Le bonhomme rouge de peau et blanc de poil ne se montrait que vêtu en bleu d’ouvrier. Son futal, sa limace, son tablier de caviste et les grosses veines de son nez étaient d’un même bleu intense, ainsi que le dessous de sa moustache gauloise qu’il mettait perpétuellement à macérer dans le vin rouge. Derrière le comptoir où il régnait, se trouvait une cuisine grande comme celle d’un F4, isolée de la salle par une vitre enfumée, à travers laquelle on voyait s’affairer Rirette, l’égérie du vieux, une gaillarde obèse boiteuse, affligée de la plus énorme poitrine du treizième arrondissement.

Cette personne, d’origine savoyarde, cuisinait des petits plats de grand-mère riches en cholestérol, mais agréables à déguster lorsqu’on était porté sur les abats, le gratin dauphinois à la crème et les salades frisées truffées de croûtons, d’œufs mollets et de lardons.

Une espèce de Cosette souffreteuse jouait la serveuse dans cette pièce à trois personnages. Elle devait aborder la quarantaine, mais en paraissait vingt tant elle était rachitique. Les clients la surnommaient « Fleur de Misère » parce qu’on avait beau chercher, il n’y avait vraiment pas moyen de lui dénicher un autre sobriquet.

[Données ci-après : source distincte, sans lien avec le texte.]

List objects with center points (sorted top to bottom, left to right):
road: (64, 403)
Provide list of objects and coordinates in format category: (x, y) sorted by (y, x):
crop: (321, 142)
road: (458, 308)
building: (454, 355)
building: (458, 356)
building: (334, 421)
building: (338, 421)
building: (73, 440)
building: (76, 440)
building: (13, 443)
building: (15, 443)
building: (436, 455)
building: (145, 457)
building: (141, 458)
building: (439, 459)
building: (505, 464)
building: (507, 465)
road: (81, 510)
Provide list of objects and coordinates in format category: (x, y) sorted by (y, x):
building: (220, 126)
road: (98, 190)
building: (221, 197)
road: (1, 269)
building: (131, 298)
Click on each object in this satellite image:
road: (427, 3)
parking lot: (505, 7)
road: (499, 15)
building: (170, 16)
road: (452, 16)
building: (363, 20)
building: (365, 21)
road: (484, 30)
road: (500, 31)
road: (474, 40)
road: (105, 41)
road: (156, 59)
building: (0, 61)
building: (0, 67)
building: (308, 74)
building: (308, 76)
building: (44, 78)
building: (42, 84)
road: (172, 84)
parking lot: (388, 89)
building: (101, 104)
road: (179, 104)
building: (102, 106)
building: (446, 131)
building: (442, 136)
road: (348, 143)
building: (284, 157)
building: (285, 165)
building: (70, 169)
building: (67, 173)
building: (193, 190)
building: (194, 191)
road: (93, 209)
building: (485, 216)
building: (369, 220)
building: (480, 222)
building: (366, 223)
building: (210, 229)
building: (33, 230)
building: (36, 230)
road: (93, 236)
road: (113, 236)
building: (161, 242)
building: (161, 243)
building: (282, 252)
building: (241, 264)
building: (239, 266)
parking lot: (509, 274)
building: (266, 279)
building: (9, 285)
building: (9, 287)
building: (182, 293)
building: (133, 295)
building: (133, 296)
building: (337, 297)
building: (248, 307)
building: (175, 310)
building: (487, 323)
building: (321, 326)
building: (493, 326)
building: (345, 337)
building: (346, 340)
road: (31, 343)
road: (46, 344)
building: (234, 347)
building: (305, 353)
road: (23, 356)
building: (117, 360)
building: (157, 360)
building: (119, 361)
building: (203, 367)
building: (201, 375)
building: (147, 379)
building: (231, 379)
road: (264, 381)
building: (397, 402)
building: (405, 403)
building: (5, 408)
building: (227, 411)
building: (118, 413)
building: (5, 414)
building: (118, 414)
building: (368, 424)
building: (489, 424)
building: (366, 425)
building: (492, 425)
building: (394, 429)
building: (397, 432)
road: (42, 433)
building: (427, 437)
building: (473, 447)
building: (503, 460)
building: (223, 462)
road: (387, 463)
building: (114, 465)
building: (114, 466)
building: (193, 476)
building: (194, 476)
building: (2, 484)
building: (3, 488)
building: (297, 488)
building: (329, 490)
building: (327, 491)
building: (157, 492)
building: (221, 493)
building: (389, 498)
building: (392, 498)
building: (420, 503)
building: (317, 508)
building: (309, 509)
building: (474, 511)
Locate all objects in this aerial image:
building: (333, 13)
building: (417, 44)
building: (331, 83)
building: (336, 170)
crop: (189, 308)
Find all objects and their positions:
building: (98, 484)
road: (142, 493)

Elle assurait le service du restaurant furtivement. Chaque fois qu’elle traversait le comptoir les bras chargés, Finfin lui foutait la main au cul en grommelant :

— Va falloir me remplumer ça, Moustique.

Aussitôt, la grosse Rirette qui avait l’œil mugissait depuis son fourneau :

— Hé ! doucement les basses, patron ! Endormez-vous pas sur le rôti !

Seule, Fleur de Misère se taisait, étant passive, résignée et asexuée au-delà de tout.

Dix minutes que je poireaute devant un Byrrh cassis, l’apéro obligatoire chez Finfin. Le vieux a tellement changé depuis l’époque où nous fréquentions sa taule qu’il a eu du mal à me reconnaître. Quand il m’a « remis », un grand sourire jaune et noir lui a remonté les bacchantes.

— Salut, p’tit gars, qu’est-ce tu deviens, toujours chez les draupers ?

Faut dire qu’il ne lit que Le Cantal à Paris, Finfin. Les grands mouvements de société, les gloires, les exploits, il s’en torche.

Sa voix brisée par le côtes-du-Rhône, son élixir favori, est devenue plus graillonnante. Dès qu’il attaque une phrase, ça fait comme lorsque la mère Rirette plonge les pommes paillettes dans son bac à friture.